### Exercise aim
The answer must be an exact reproduction of the lines from the start of the records below through the line containing "staining in endometrial", and nothing more.

### Data section
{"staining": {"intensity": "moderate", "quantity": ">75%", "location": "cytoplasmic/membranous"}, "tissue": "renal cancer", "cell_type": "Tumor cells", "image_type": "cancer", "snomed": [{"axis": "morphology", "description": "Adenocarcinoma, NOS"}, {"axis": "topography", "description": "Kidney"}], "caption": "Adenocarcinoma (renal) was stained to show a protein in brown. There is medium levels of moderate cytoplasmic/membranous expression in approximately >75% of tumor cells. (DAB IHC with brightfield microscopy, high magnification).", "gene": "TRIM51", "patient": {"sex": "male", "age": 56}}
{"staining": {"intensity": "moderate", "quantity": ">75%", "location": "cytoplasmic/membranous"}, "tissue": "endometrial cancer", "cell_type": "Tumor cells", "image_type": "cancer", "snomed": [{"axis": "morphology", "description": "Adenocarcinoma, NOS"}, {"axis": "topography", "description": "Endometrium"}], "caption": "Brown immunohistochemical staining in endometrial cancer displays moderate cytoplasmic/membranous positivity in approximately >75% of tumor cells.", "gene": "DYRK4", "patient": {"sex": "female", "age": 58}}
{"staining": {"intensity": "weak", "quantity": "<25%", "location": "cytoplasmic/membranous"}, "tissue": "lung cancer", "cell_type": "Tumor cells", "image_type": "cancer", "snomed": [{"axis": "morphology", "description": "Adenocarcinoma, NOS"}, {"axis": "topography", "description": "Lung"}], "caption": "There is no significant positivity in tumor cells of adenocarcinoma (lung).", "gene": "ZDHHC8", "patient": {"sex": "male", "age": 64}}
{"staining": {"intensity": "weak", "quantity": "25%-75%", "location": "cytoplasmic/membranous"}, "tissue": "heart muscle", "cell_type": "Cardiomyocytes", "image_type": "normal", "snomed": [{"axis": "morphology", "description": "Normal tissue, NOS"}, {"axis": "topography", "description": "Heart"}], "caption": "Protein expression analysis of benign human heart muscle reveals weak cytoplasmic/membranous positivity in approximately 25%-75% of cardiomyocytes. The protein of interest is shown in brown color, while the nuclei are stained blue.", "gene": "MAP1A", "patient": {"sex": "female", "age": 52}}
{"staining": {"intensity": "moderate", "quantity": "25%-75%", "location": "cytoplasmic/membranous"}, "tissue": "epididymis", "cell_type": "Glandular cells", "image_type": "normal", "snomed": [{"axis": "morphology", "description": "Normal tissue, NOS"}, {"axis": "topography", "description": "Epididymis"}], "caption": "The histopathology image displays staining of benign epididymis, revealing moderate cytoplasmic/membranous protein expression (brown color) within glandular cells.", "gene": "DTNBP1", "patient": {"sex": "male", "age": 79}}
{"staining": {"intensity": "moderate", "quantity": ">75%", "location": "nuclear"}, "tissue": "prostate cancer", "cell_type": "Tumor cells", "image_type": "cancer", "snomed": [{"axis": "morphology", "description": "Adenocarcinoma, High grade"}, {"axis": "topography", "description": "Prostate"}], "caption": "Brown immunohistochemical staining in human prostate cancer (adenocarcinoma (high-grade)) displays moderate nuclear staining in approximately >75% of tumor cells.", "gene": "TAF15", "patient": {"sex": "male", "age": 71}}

### Solution
{"staining": {"intensity": "moderate", "quantity": ">75%", "location": "cytoplasmic/membranous"}, "tissue": "renal cancer", "cell_type": "Tumor cells", "image_type": "cancer", "snomed": [{"axis": "morphology", "description": "Adenocarcinoma, NOS"}, {"axis": "topography", "description": "Kidney"}], "caption": "Adenocarcinoma (renal) was stained to show a protein in brown. There is medium levels of moderate cytoplasmic/membranous expression in approximately >75% of tumor cells. (DAB IHC with brightfield microscopy, high magnification).", "gene": "TRIM51", "patient": {"sex": "male", "age": 56}}
{"staining": {"intensity": "moderate", "quantity": ">75%", "location": "cytoplasmic/membranous"}, "tissue": "endometrial cancer", "cell_type": "Tumor cells", "image_type": "cancer", "snomed": [{"axis": "morphology", "description": "Adenocarcinoma, NOS"}, {"axis": "topography", "description": "Endometrium"}], "caption": "Brown immunohistochemical staining in endometrial cancer displays moderate cytoplasmic/membranous positivity in approximately >75% of tumor cells.", "gene": "DYRK4", "patient": {"sex": "female", "age": 58}}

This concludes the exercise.